There are those that are critical of empiricism. Chomsky stated that there is reason to believe that the mind is a separate structure form the brain. This may be due to its enormous complexities and untapped resources.
He described the mind as a system of sensory organs as opposed to a structure as simple as one's little finger. He believed that is may be meaningless to study the mind in relation to other parts of the body. He compared it to studying the eyes and their relation to the heart.
To date, there is no definite scientific evidence to support the way that language is acquired and learned. It is generally agreed that it is a very complex and sophisticated process that involves mental activity that still may not be completely understood. There are many active theories on the process.
Many have subscribed to the theory of imitation. This theory states that we learn language from imitating the actions of others.

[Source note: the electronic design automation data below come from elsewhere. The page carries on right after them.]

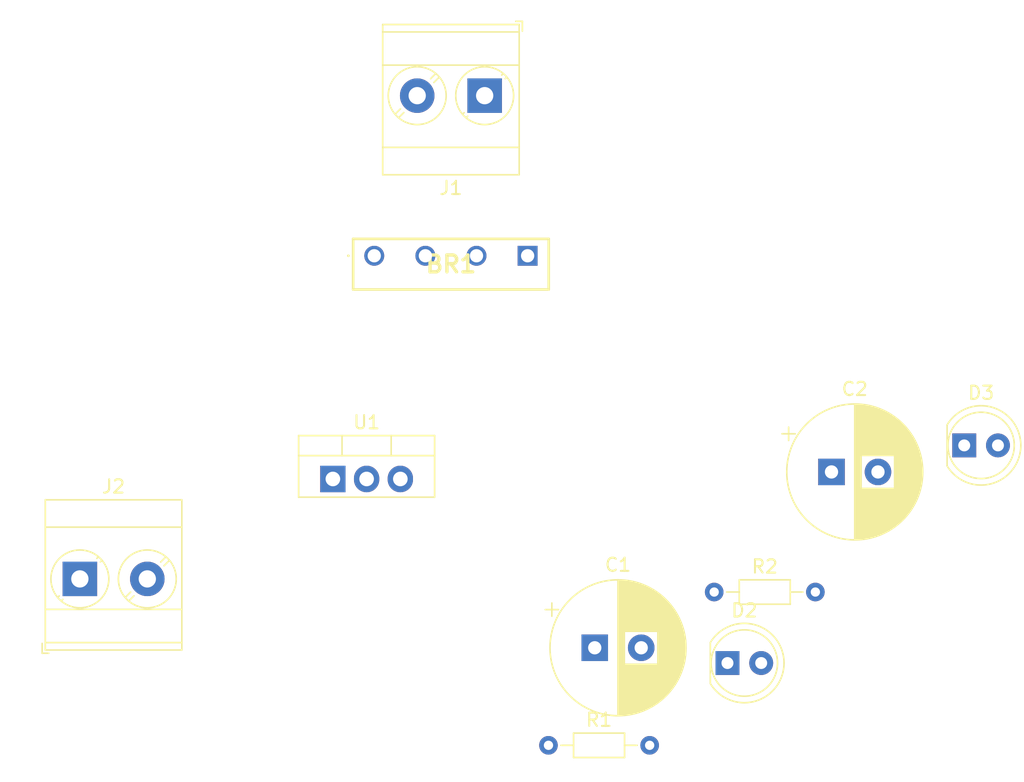
<source format=kicad_pcb>
(kicad_pcb (version 20211014) (generator pcbnew)

  (general
    (thickness 1.6)
  )

  (paper "A4" portrait)
  (layers
    (0 "F.Cu" signal)
    (31 "B.Cu" signal)
    (32 "B.Adhes" user "B.Adhesive")
    (33 "F.Adhes" user "F.Adhesive")
    (34 "B.Paste" user)
    (35 "F.Paste" user)
    (36 "B.SilkS" user "B.Silkscreen")
    (37 "F.SilkS" user "F.Silkscreen")
    (38 "B.Mask" user)
    (39 "F.Mask" user)
    (40 "Dwgs.User" user "User.Drawings")
    (41 "Cmts.User" user "User.Comments")
    (42 "Eco1.User" user "User.Eco1")
    (43 "Eco2.User" user "User.Eco2")
    (44 "Edge.Cuts" user)
    (45 "Margin" user)
    (46 "B.CrtYd" user "B.Courtyard")
    (47 "F.CrtYd" user "F.Courtyard")
    (48 "B.Fab" user)
    (49 "F.Fab" user)
    (50 "User.1" user)
    (51 "User.2" user)
    (52 "User.3" user)
    (53 "User.4" user)
    (54 "User.5" user)
    (55 "User.6" user)
    (56 "User.7" user)
    (57 "User.8" user)
    (58 "User.9" user)
  )

  (setup
    (stackup
      (layer "F.SilkS" (type "Top Silk Screen"))
      (layer "F.Paste" (type "Top Solder Paste"))
      (layer "F.Mask" (type "Top Solder Mask") (thickness 0.01))
      (layer "F.Cu" (type "copper") (thickness 0.035))
      (layer "dielectric 1" (type "core") (thickness 1.51) (material "FR4") (epsilon_r 4.5) (loss_tangent 0.02))
      (layer "B.Cu" (type "copper") (thickness 0.035))
      (layer "B.Mask" (type "Bottom Solder Mask") (thickness 0.01))
      (layer "B.Paste" (type "Bottom Solder Paste"))
      (layer "B.SilkS" (type "Bottom Silk Screen"))
      (copper_finish "None")
      (dielectric_constraints no)
    )
    (pad_to_mask_clearance 0)
    (pcbplotparams
      (layerselection 0x00010fc_ffffffff)
      (disableapertmacros false)
      (usegerberextensions false)
      (usegerberattributes true)
      (usegerberadvancedattributes true)
      (creategerberjobfile true)
      (svguseinch false)
      (svgprecision 6)
      (excludeedgelayer true)
      (plotframeref false)
      (viasonmask false)
      (mode 1)
      (useauxorigin false)
      (hpglpennumber 1)
      (hpglpenspeed 20)
      (hpglpendiameter 15.000000)
      (dxfpolygonmode true)
      (dxfimperialunits true)
      (dxfusepcbnewfont true)
      (psnegative false)
      (psa4output false)
      (plotreference true)
      (plotvalue true)
      (plotinvisibletext false)
      (sketchpadsonfab false)
      (subtractmaskfromsilk false)
      (outputformat 1)
      (mirror false)
      (drillshape 0)
      (scaleselection 1)
      (outputdirectory "")
    )
  )

  (net 0 "")
  (net 1 "Net-(C1-Pad1)")
  (net 2 "GND")
  (net 3 "Net-(C2-Pad1)")
  (net 4 "Net-(J1-Pad2)")
  (net 5 "Net-(J1-Pad1)")
  (net 6 "Net-(D2-Pad2)")
  (net 7 "Net-(D3-Pad2)")

  (footprint "Resistor_THT:R_Axial_DIN0204_L3.6mm_D1.6mm_P7.62mm_Horizontal" (layer "F.Cu") (at 101.325 97.215))

  (footprint "TerminalBlock_Phoenix:TerminalBlock_Phoenix_MKDS-3-2-5.08_1x02_P5.08mm_Horizontal" (layer "F.Cu") (at 96.52 48.26 180))

  (footprint "Capacitor_THT:CP_Radial_D10.0mm_P3.50mm" (layer "F.Cu") (at 104.809646 89.865))

  (footprint "LED_THT:LED_D5.0mm" (layer "F.Cu") (at 114.805 91.015))

  (footprint "Resistor_THT:R_Axial_DIN0204_L3.6mm_D1.6mm_P7.62mm_Horizontal" (layer "F.Cu") (at 113.805 85.665))

  (footprint "Diode_THT:KBP301G" (layer "F.Cu") (at 88.205 60.325))

  (footprint "TerminalBlock_Phoenix:TerminalBlock_Phoenix_MKDS-3-2-5.08_1x02_P5.08mm_Horizontal" (layer "F.Cu") (at 66.035 84.675))

  (footprint "Package_TO_SOT_THT:TO-220-3_Vertical" (layer "F.Cu") (at 85.09 77.145))

  (footprint "LED_THT:LED_D5.0mm" (layer "F.Cu") (at 132.635 74.615))

  (footprint "Capacitor_THT:CP_Radial_D10.0mm_P3.50mm" (layer "F.Cu") (at 122.639646 76.615))

)

</source>
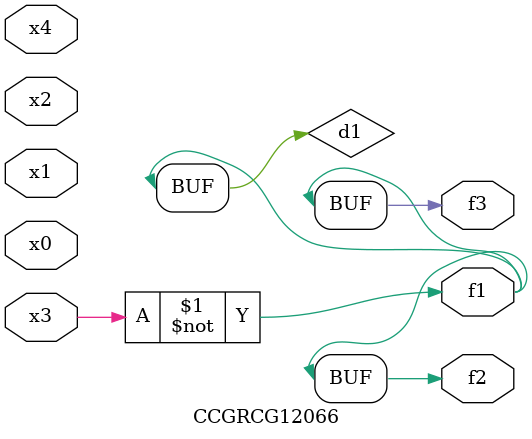
<source format=v>
module CCGRCG12066(
	input x0, x1, x2, x3, x4,
	output f1, f2, f3
);

	wire d1, d2;

	xnor (d1, x3);
	not (d2, x1);
	assign f1 = d1;
	assign f2 = d1;
	assign f3 = d1;
endmodule

</source>
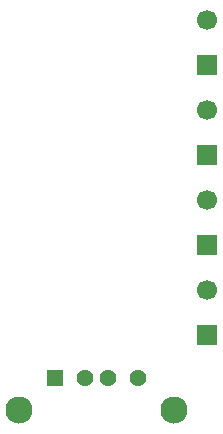
<source format=gbr>
%TF.GenerationSoftware,Altium Limited,Altium NEXUS,2.1.5 (53)*%
G04 Layer_Color=255*
%FSLAX44Y44*%
%MOMM*%
%TF.FileFunction,Pads,Bot*%
%TF.Part,Single*%
G01*
G75*
%TA.AperFunction,ComponentPad*%
%ADD34C,2.3000*%
%ADD35C,1.4280*%
%ADD36R,1.4280X1.4280*%
%ADD37R,1.7000X1.7000*%
%ADD38C,1.7000*%
D34*
X200320Y100230D02*
D03*
X68920D02*
D03*
D35*
X169620Y127330D02*
D03*
X144620D02*
D03*
X124620D02*
D03*
D36*
X99620D02*
D03*
D37*
X228600Y163830D02*
D03*
Y240030D02*
D03*
Y392430D02*
D03*
Y316230D02*
D03*
D38*
Y201930D02*
D03*
Y278130D02*
D03*
Y430530D02*
D03*
Y354330D02*
D03*
%TF.MD5,2afecdf56760f4974d7c12c629c865af*%
M02*

</source>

This may often be seen when small children imitate their parents. Thorndike developed his law of effect after experimenting with cats in a maze type of box. It also supported his theory of connectionism. He believed that the cat's mental connections became stronger, every time they made their way out of the box.
Emergentism teaches that language comes from faculties that are not necessarily specific to language. Chomsky wrote about a "cognitive module" theory. He believed that this module existed in the human mind and it was not an actual part of the brain, per se. As this could not be proven, it raised a great deal of controversy.
Piaget believed that the human mind a lot to do with the way that information was perceived. He believed that if the information did not fit the mind, the mind would alter so that it would fit.
Empiricism teaches that everything has its base in the physical body and that the mind is only an invention of the brain.
These theories all have counter theories and criticisms. If we learn by imitation, why do small kids often mispronounce words that they hear and misuse grammar? There are those that feel that emergentism does not allow for the cultural differences in people. And there are those that feel that empiricism is too "all inclusive". The brain cannot be compared to other body parts, as it is very complex and different.
1. Thorndike, E. L. 1929. "Human Learning" New York, NY Johnson Reprint Corporation.
2. Thorndike, E. L. 1899. "The Mental Life of the Monkey" Psychological Review, Monograph Supplement, 3, No. 15.
3. Edward L. Thorndike. (1999) , Education Psychology: briefer course, New York: Rutledge.
4. Piaget, J. (1971). "Biology and Knowledge" University of Chicago Press.
5. Chomsky, N. 1965. "Aspects of the Theory of Syntax" The M.I.T. Press.
6. Chomsky, N "Language and Responsibility", Pantheon, 1977.